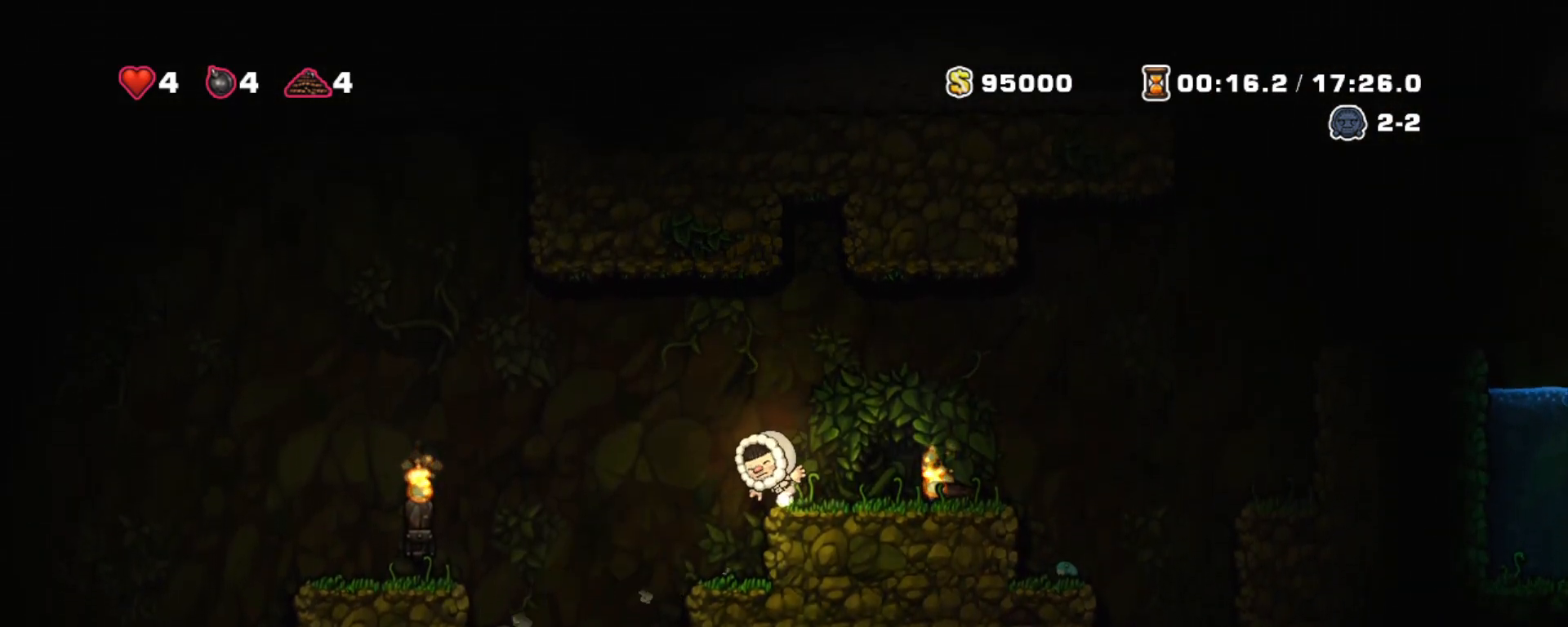
{"keys": [], "events": [[300, "left", "down"], [450, "left", "up"], [450, "shift", "up"]]}
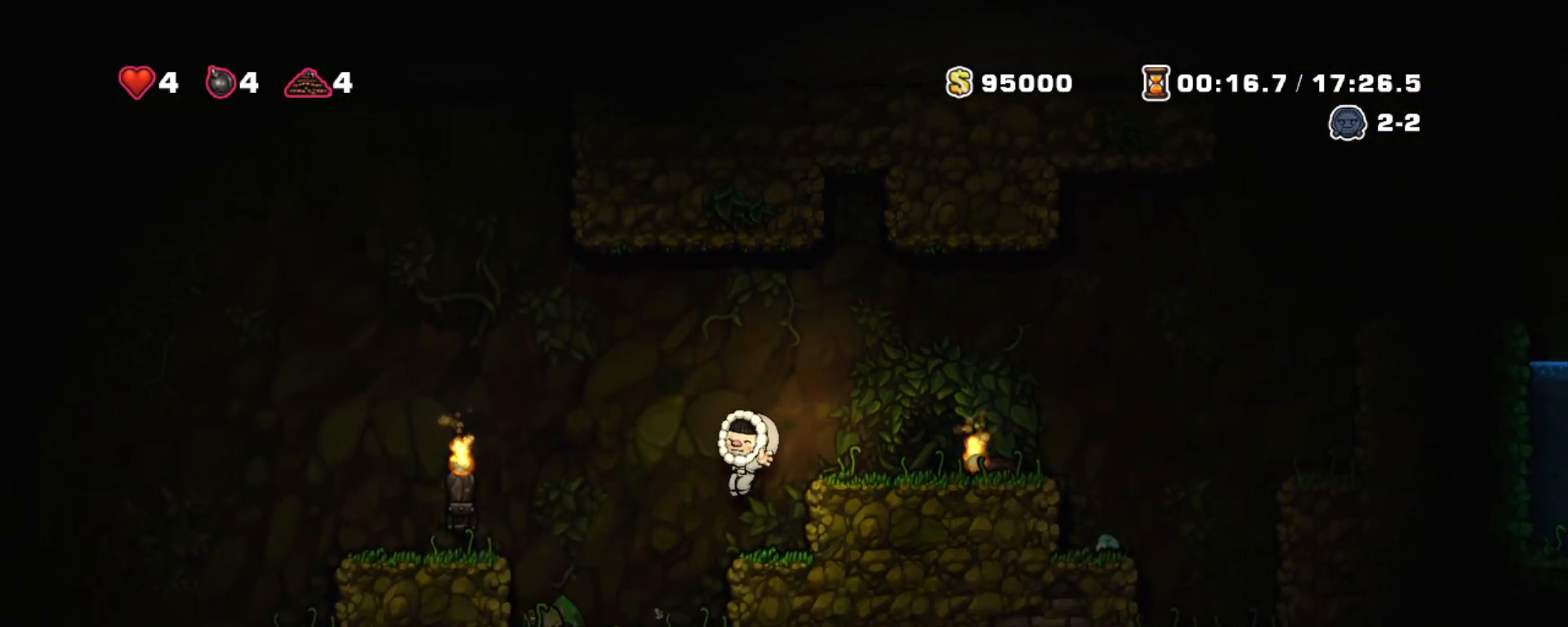
{"keys": ["shift"], "events": [[50, "left", "down"], [83, "x", "down"], [233, "x", "up"], [367, "left", "up"], [467, "shift", "down"]]}
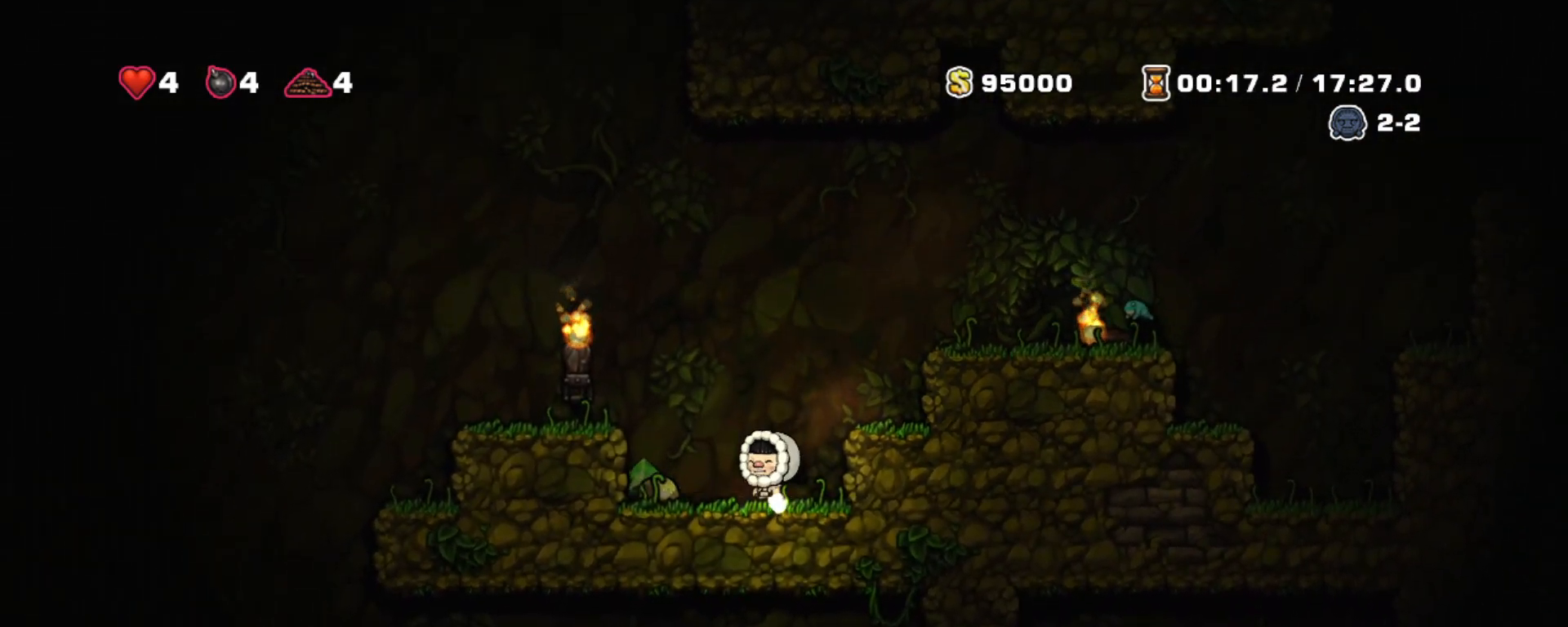
{"keys": ["right", "shift", "z"], "events": [[150, "right", "down"], [150, "z", "down"], [300, "z", "up"], [483, "z", "down"]]}
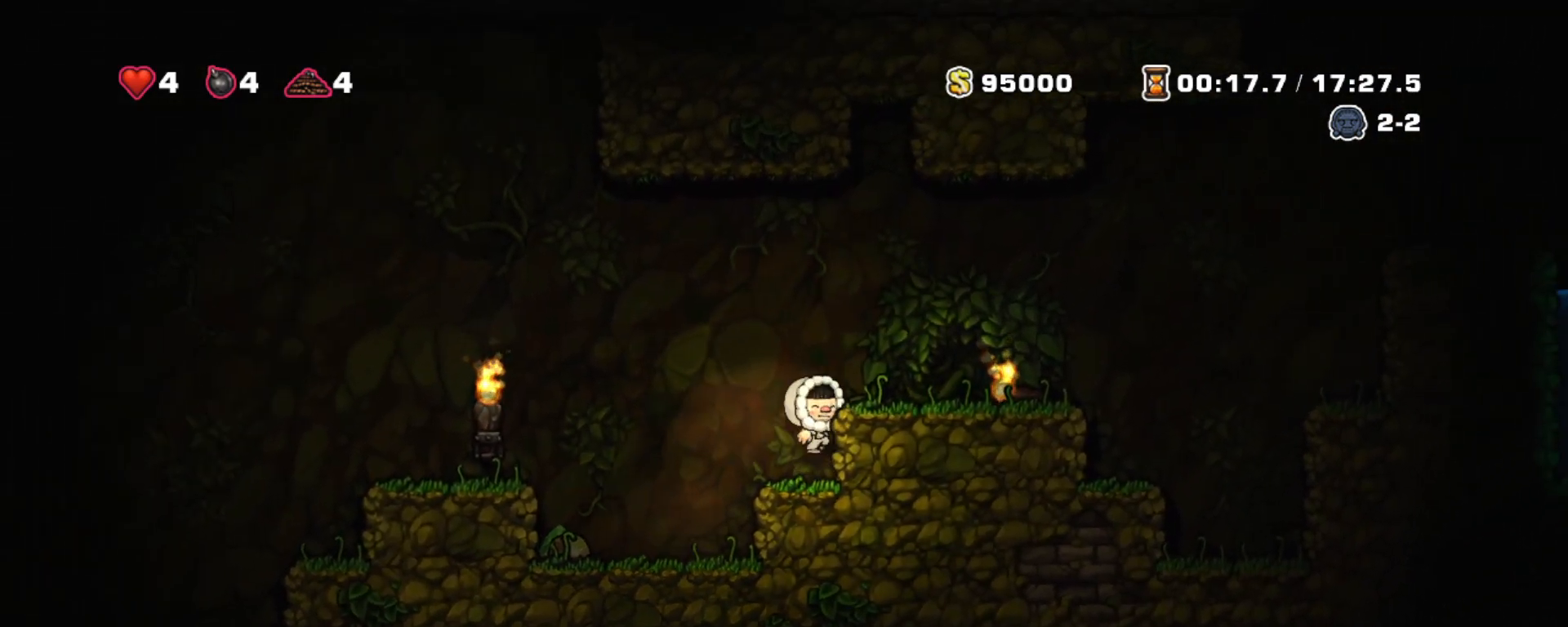
{"keys": ["shift"], "events": [[117, "z", "up"], [350, "down", "down"], [350, "right", "up"], [400, "x", "down"], [500, "down", "up"], [500, "x", "up"]]}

• **TASK INSTRUCTIONS**:
Omit the pictures, then copy out all the data exactly as it stands.

• **REPLY TO THE TASK**:
{"keys": [], "events": [[300, "left", "down"], [450, "left", "up"], [450, "shift", "up"]]}
{"keys": ["shift"], "events": [[50, "left", "down"], [83, "x", "down"], [233, "x", "up"], [367, "left", "up"], [467, "shift", "down"]]}
{"keys": ["right", "shift", "z"], "events": [[150, "right", "down"], [150, "z", "down"], [300, "z", "up"], [483, "z", "down"]]}
{"keys": ["shift"], "events": [[117, "z", "up"], [350, "down", "down"], [350, "right", "up"], [400, "x", "down"], [500, "down", "up"], [500, "x", "up"]]}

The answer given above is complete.